The following table presents the revenues, net loss and earnings per share of the combined company for the three and nine months ended December 31, 2020 as if the acquisition of CPS and PodcastOne had been completed on April 1, 2020 (in thousands, except per share data). 

 

  

Three
Months
Ended
December 31,
2020

(unaudited)

 
Revenues  $27,205 
Net loss   (7,859)
Net loss per share – basic and diluted  $(0.11)

 

   Nine
Months
Ended
December 31,
2020 (unaudited)
 
Revenues  $66,032 
Net loss   (38,970)
Net loss per share – basic and diluted  $(0.58)

 

The Company’s unaudited pro forma supplemental information is based on estimates and assumptions which the Company believes are reasonable and reflect amortization of intangible assets as a result of the acquisition along with interest expense associated with the promissory note issued as consideration.
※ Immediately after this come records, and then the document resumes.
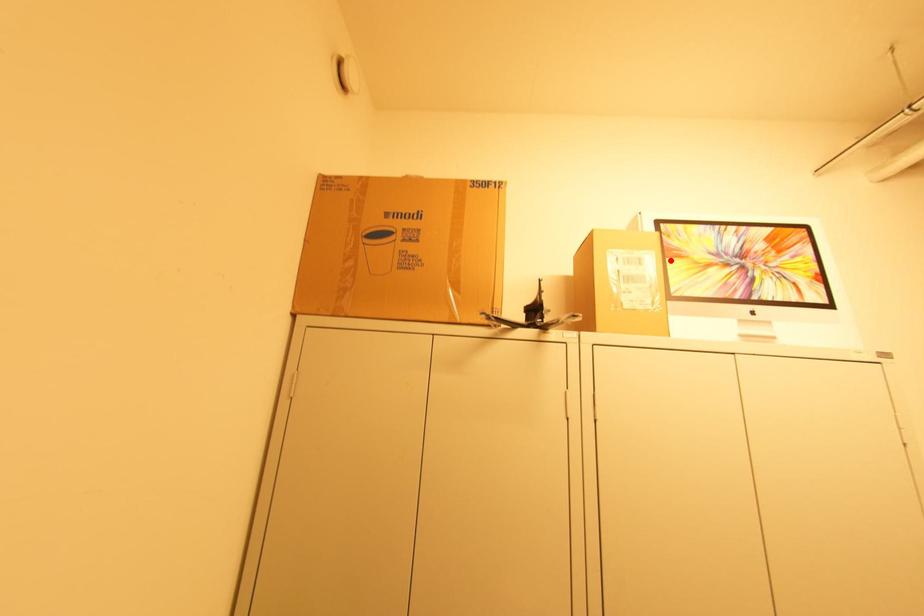
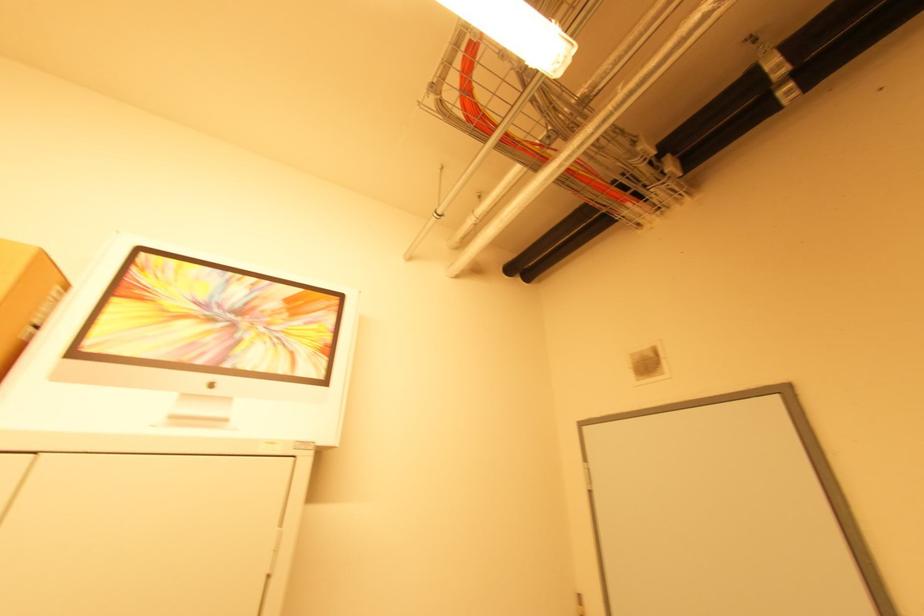
The point at the highlighted location is marked in the first image. Where is the corresponding point in the second image?

(117, 300)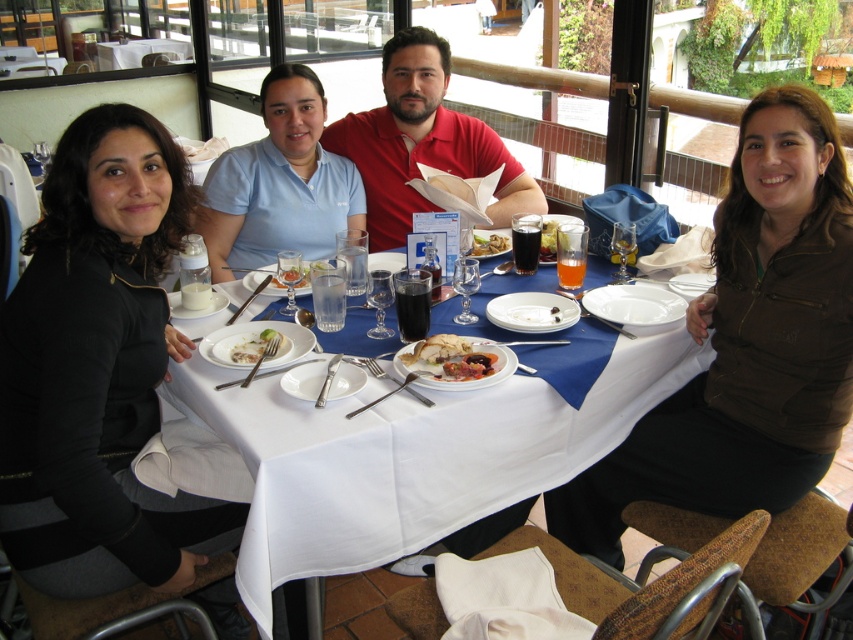
You are sitting at the dining table and want to hand a napkin to the person wearing the red matte shirt at center. Since the white cloth table at center is between you and them, will you have to move around it to reach them?

The white cloth table at center is in front of the red matte shirt at center, so you would need to move around the table to reach them as it is blocking the direct path.

You are sitting at the dining table in the restaurant scene. You notice two points marked on the tablecloth. The first point is at coordinates point (x=572, y=442) and the second is at point (x=393, y=211). If you were to move an item from the first point to the second, in which direction would you move it?

To move the item from point (x=572, y=442) to point (x=393, y=211), you would move it backward since point (x=572, y=442) is in front of point (x=393, y=211).

You are a waiter at a restaurant and need to deliver a drink to the table. The drink must be placed at the exact coordinates of point (99, 369). However, there is an object at that location. What is the object blocking the placement of the drink?

The object at point (99, 369) is the black matte jacket at left, so placing the drink there would require moving the jacket first.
The pro forma results are not necessarily indicative of the results that would have been realized had the acquisitions been consummated as of the beginning of the periods presented.

 

Supplemental Pro Forma Information for Gramophone Acquisition (Unaudited)

 

The pro forma financial information as presented below is for informational purposes only and is not indicative of the Company’s results that would have been achieved from the acquisitions had they taken place at the beginning of the fiscal year ended March 31, 2022.

 

The following table presents the revenues, net loss and earnings per share of the combined company for the three and nine months ended December 30, 2021 and 2020 as if the acquisition of Gramophone had been completed on April 1, 2021 (in thousands, except per share data). 

   Three Months Ended
December 31,
(unaudited)
 
   2021   2020 
         
Revenues  $33,001   $19,325 
Net loss   (11,742)   (8,883)
Net loss per share – basic and diluted  $(0.15)  $(0.12)

 

   Nine Months Ended
December 31,
(unaudited)
 
   2021   2020 
         
Revenues  $94,190   $44,835 
Net loss   (34,757)   (26,624)
Net loss per share – basic and diluted  $(0.45)  $(0.40)

 

The Company’s unaudited pro forma supplemental information is based on estimates and assumptions which the Company believes are reasonable and reflect amortization of intangible assets as a result of the acquisition. The pro forma results are not necessarily indicative of the results that would have been realized had the acquisitions been consummated as of the beginning of the periods presented.